The problem seems to be the default method used by rsync to determine which files need to be considered for copying is not appropriate for use between linux and cifs/smb mounted file systems.
My setup is a Maxtor Central Axis 1TB using CIFS mounted to a linux file system using a standard mount -t cifs …. command.
The initial rsync run identified my thirty one thousand RAW and JPG files and took an age to get through them all… as expected. I realized something was terribly wrong when I kicked off a test run immediately after the first completed as rsync was copying one file at a time regardless of if the file had changed or not.

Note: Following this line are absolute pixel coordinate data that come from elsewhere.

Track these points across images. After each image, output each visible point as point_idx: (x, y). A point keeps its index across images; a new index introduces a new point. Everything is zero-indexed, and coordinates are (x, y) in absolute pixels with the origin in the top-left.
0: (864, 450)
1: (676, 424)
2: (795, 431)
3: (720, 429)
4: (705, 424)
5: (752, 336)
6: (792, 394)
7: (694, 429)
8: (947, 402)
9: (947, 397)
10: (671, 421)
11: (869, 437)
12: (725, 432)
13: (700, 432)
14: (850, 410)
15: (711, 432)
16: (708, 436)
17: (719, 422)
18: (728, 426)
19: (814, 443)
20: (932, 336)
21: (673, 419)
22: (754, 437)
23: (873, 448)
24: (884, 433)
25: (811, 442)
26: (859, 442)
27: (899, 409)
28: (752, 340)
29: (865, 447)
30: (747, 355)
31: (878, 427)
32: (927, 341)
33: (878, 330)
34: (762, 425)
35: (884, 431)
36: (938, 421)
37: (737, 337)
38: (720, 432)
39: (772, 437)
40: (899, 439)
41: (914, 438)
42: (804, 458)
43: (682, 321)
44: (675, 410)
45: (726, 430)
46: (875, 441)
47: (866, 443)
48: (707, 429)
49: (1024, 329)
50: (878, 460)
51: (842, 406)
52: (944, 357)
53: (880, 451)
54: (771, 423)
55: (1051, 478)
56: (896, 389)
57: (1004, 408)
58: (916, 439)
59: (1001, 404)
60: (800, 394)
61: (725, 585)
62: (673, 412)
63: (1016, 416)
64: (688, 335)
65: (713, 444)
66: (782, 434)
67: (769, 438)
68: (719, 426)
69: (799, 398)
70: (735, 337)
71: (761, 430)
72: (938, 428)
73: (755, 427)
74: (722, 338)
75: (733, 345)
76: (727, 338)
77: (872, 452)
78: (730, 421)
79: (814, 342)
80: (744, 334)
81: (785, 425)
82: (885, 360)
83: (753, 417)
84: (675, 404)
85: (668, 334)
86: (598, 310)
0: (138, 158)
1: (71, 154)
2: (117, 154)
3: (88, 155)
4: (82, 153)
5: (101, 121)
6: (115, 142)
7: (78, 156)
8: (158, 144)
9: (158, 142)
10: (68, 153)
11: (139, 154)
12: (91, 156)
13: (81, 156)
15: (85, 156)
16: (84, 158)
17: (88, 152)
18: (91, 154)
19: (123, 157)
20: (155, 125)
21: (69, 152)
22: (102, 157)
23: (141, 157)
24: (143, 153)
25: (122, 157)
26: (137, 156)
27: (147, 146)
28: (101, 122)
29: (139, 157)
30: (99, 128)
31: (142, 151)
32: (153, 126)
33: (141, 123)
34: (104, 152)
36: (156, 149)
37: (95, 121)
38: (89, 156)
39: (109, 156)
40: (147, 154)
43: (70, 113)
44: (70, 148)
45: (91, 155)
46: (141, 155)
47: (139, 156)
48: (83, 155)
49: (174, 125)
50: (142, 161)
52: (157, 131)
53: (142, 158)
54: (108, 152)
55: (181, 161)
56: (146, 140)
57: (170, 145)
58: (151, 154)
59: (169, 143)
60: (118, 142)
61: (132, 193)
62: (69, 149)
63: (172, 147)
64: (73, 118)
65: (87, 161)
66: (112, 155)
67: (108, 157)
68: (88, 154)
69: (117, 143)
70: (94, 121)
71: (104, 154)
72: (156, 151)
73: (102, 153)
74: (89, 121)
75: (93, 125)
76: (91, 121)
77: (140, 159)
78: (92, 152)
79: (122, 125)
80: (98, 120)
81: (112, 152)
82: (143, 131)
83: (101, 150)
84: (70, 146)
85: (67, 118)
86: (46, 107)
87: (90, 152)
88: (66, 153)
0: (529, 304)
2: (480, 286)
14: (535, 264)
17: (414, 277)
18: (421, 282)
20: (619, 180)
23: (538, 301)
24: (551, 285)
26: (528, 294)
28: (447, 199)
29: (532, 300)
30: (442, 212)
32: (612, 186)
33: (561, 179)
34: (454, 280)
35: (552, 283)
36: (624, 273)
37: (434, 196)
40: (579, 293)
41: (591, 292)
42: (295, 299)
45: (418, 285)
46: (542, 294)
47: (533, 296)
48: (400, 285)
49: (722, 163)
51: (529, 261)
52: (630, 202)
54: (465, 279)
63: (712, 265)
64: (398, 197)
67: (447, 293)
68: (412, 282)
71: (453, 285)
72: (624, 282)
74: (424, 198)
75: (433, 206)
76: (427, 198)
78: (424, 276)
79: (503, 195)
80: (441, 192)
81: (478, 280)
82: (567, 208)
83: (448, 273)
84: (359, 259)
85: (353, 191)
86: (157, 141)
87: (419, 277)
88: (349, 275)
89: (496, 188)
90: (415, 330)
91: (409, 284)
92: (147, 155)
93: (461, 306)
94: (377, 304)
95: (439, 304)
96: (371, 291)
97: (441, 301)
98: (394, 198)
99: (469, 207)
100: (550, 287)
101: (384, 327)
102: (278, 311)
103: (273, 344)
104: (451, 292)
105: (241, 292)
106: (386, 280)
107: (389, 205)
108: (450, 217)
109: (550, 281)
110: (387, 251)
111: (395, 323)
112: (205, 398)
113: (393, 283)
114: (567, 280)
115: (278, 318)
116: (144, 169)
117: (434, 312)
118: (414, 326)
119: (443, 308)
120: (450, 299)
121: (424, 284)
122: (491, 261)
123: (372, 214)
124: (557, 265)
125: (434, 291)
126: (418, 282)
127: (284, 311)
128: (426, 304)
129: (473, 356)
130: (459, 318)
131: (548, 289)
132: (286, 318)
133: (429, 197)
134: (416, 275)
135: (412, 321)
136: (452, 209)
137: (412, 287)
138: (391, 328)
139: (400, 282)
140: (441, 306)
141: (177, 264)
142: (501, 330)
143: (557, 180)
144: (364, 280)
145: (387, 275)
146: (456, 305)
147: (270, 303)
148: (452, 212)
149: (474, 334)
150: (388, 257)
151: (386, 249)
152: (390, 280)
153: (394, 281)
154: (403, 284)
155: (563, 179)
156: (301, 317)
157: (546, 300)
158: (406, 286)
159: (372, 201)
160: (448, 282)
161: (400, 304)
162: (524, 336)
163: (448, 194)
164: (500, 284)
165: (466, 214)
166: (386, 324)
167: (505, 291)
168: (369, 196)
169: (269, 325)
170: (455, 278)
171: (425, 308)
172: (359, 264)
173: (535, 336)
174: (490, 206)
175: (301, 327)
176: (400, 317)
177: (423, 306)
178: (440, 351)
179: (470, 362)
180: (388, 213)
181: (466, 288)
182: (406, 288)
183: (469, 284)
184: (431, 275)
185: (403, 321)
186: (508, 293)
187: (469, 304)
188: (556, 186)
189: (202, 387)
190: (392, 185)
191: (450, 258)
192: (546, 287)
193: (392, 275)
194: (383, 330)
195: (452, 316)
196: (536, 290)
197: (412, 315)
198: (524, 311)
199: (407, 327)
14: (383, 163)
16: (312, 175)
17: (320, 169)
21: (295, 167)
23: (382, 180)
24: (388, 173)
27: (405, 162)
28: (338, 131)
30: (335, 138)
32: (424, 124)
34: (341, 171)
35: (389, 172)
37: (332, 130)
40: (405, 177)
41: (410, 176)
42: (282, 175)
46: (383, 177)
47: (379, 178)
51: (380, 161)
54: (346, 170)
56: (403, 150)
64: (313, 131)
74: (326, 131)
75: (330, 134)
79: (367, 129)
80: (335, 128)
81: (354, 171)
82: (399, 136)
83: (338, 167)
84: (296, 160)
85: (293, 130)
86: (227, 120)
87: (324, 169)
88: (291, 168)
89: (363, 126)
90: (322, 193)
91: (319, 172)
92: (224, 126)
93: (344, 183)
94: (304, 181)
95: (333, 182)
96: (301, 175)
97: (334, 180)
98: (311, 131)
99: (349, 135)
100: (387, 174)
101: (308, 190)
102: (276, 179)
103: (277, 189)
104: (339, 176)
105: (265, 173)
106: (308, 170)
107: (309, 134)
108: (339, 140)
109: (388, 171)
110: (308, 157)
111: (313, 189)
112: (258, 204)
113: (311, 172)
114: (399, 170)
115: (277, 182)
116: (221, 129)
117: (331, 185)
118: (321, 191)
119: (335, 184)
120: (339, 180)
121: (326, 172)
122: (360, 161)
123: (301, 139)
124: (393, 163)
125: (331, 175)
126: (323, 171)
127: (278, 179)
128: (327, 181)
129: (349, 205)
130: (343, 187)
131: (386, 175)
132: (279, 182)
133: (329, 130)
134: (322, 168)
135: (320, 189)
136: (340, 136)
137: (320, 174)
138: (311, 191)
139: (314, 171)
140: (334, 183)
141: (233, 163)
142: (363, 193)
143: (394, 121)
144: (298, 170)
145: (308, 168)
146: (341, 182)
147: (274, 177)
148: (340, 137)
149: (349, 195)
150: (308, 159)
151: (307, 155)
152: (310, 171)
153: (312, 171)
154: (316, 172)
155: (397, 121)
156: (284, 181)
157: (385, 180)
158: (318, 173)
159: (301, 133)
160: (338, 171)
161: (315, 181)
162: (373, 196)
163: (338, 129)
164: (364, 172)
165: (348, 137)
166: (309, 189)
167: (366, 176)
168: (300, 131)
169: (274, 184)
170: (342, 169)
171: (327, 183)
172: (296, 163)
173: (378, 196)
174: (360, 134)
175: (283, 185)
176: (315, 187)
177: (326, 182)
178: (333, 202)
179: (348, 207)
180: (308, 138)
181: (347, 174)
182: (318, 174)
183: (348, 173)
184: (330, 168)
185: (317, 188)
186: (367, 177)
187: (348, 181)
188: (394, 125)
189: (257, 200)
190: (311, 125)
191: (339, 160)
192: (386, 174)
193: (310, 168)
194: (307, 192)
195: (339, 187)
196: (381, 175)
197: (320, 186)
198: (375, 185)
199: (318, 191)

I started down the path of having rsync perform a checksum on each file to determine if it should be copied or not; however, the checksum process is computationally expesive and was taking more time than just copying the file. Needless to say I didn’t even get all the way through assessing which files needed to be copied. Next I considered looking at the modification times only but for some reason opening the modify window (ex. –modify-window=10) did not have any affect. I ended up just looking at the size of each file.
rsync –size-only -trvvhP –no-whole-file /src_directory/* /cifs_mounted_remote_directory/
I suspect that there may be CIFS mounting options that would lend themselves to backups based on modification time; however, the types of files I’m concerned with are in a large binary format. Any modification of the file under normal use will produce a file of a different size (in 99% of cases). The monthly full copy will get the outliers.